→ WHAT YOU ARE ASKED TO DO: For every record that follows, transcribe the text exactly and leave any image out.

[Stored data entries]
[Start of Attachment]

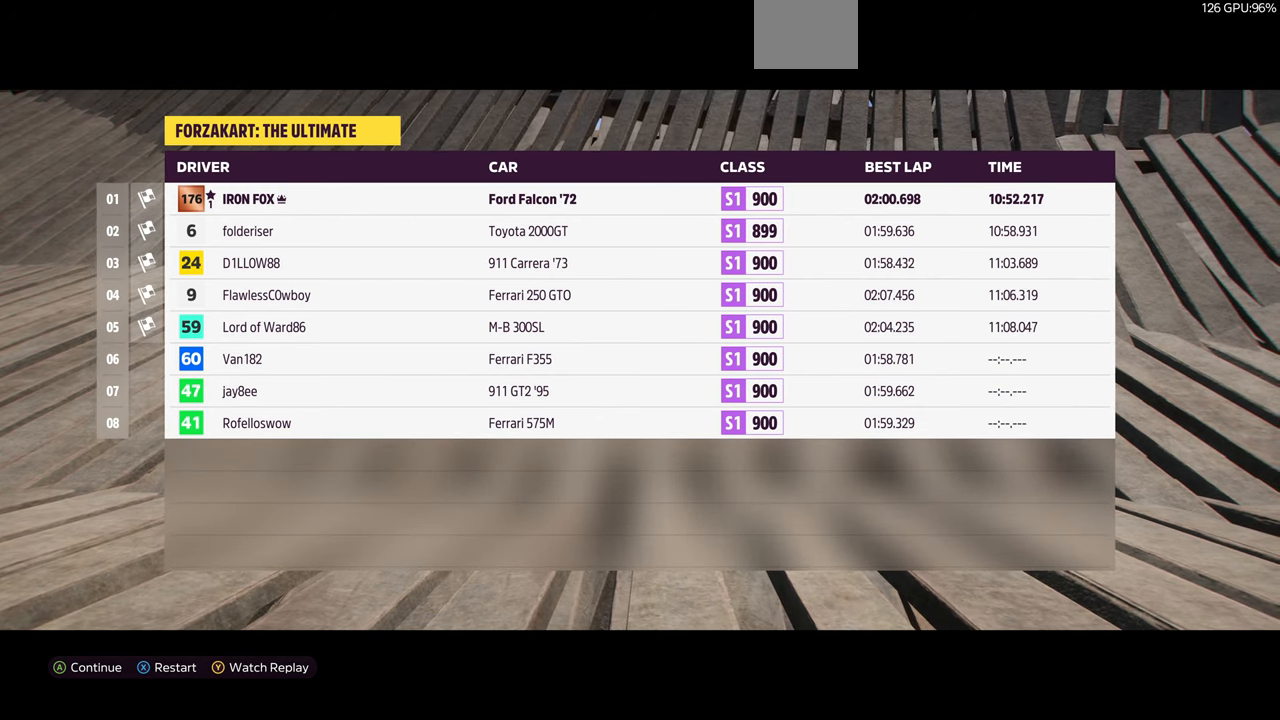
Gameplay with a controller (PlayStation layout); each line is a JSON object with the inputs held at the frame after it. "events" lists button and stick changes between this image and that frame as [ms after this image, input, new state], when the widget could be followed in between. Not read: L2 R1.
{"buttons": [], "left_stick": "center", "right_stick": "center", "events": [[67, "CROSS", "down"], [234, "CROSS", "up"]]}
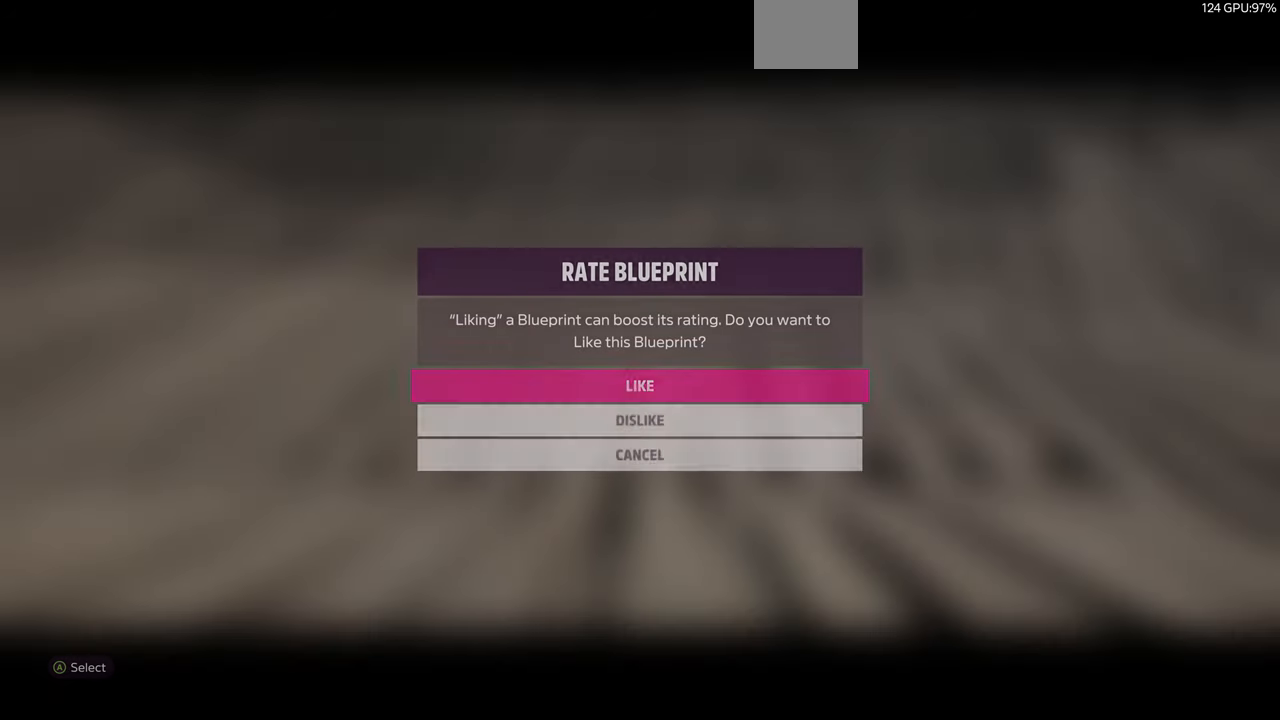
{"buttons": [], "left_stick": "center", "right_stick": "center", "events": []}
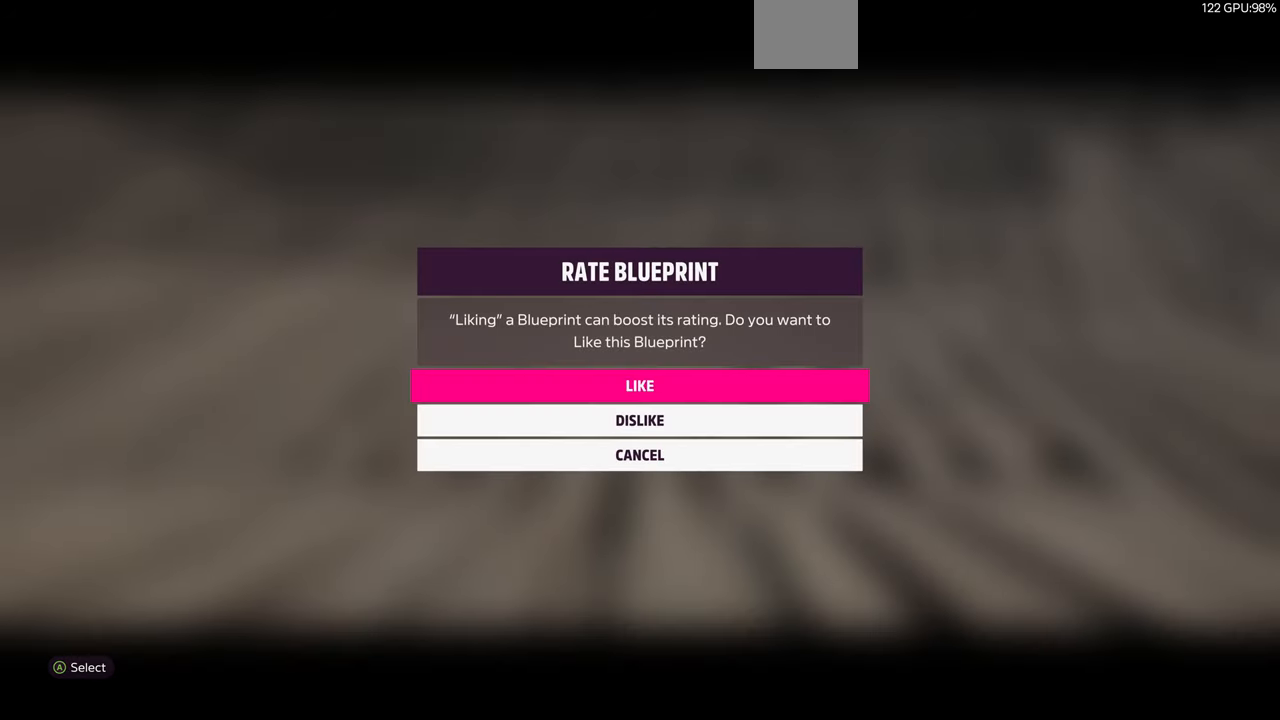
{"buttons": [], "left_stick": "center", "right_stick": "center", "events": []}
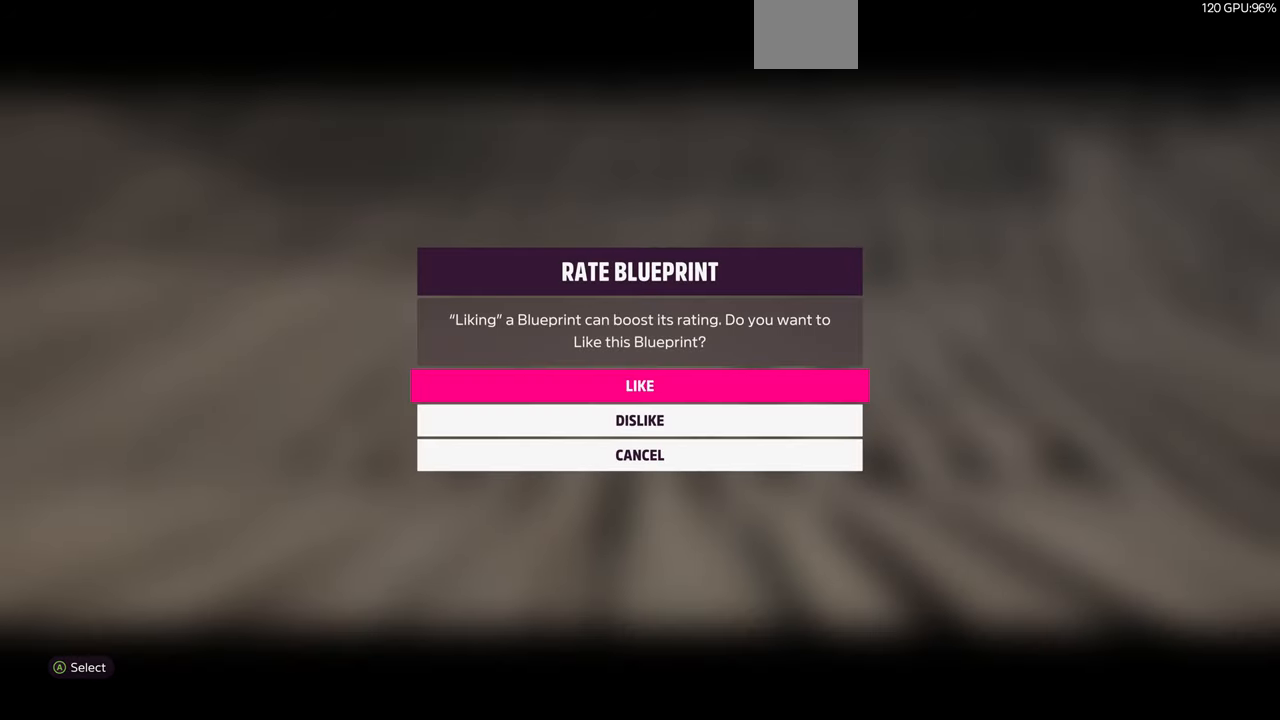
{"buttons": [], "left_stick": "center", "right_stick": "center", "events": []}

[End of Attachment]

→ ANSWER SECTION:
Gameplay with a controller (PlayStation layout); each line is a JSON object with the inputs held at the frame after it. "events" lists button and stick changes between this image and that frame as [ms after this image, input, new state], when the widget could be followed in between. Not read: L2 R1.
{"buttons": [], "left_stick": "center", "right_stick": "center", "events": [[67, "CROSS", "down"], [234, "CROSS", "up"]]}
{"buttons": [], "left_stick": "center", "right_stick": "center", "events": []}
{"buttons": [], "left_stick": "center", "right_stick": "center", "events": []}
{"buttons": [], "left_stick": "center", "right_stick": "center", "events": []}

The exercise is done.